MATERIAL SUPPLIED:
__________________________________________________

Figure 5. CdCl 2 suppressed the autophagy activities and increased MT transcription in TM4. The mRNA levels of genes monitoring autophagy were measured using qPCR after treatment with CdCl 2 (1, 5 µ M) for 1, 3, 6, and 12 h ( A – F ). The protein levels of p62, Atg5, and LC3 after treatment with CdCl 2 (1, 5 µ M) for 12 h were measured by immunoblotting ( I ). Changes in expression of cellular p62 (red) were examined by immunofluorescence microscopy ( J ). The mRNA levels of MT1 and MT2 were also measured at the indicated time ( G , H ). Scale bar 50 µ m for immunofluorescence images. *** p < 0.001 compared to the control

__________________________________________________

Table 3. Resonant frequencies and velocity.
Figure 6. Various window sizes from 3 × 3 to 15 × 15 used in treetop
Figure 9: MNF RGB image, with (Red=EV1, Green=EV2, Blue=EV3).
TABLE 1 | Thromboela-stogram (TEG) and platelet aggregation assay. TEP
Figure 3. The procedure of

__________________________________________________

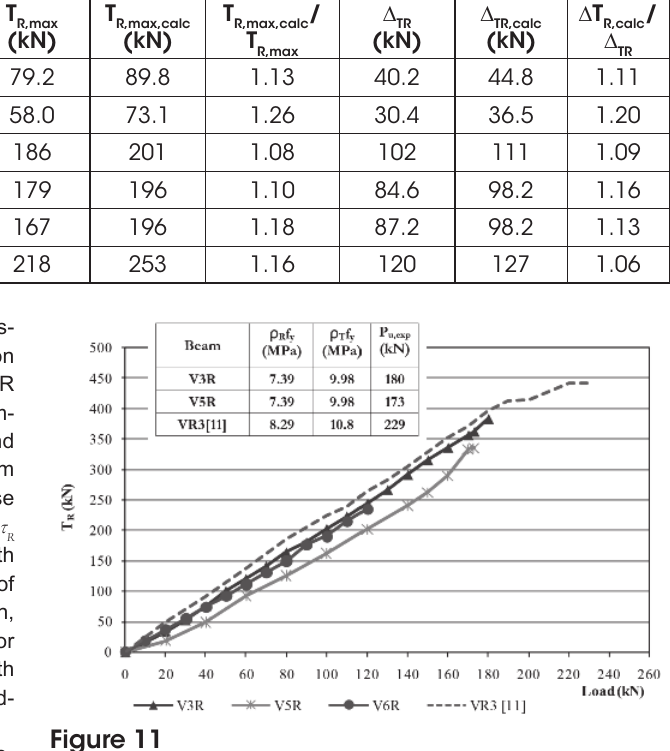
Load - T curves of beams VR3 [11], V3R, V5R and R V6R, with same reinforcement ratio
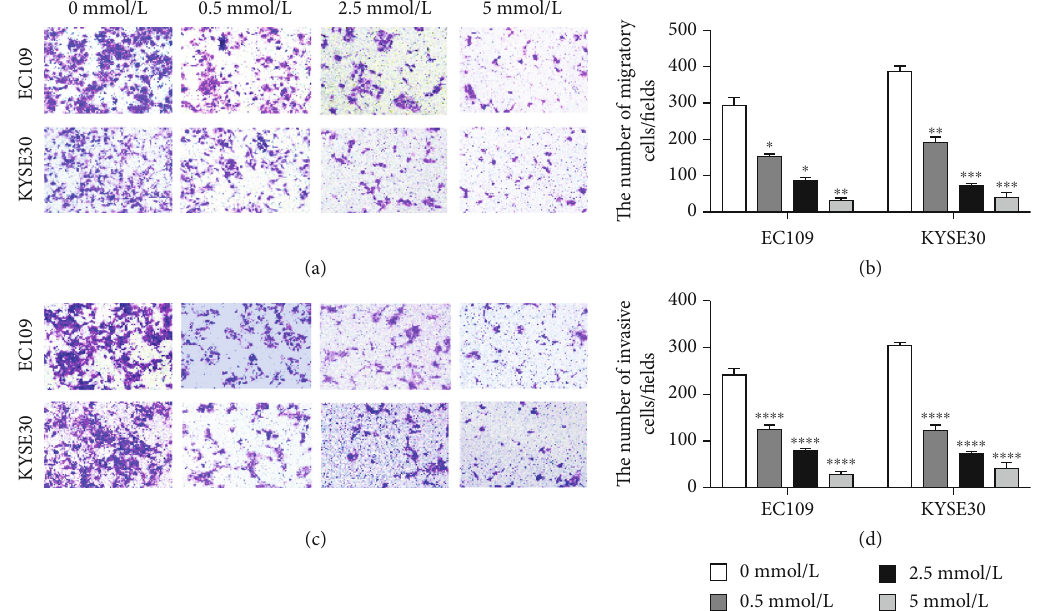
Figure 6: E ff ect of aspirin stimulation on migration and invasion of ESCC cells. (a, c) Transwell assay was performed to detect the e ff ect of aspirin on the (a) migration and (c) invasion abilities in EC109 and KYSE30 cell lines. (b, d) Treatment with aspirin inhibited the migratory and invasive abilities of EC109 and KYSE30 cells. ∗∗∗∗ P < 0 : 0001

__________________________________________________

Would you restate, exactly and with no pictures, the lines of the entries above from the one containing "Load - T curves" through the one containing "Figure 6: E"?

Load - T curves of beams VR3 [11], V3R, V5R and R V6R, with same reinforcement ratio
Figure 6: E ff ect of aspirin stimulation on migration and invasion of ESCC cells. (a, c) Transwell assay was performed to detect the e ff ect of aspirin on the (a) migration and (c) invasion abilities in EC109 and KYSE30 cell lines. (b, d) Treatment with aspirin inhibited the migratory and invasive abilities of EC109 and KYSE30 cells. ∗∗∗∗ P < 0 : 0001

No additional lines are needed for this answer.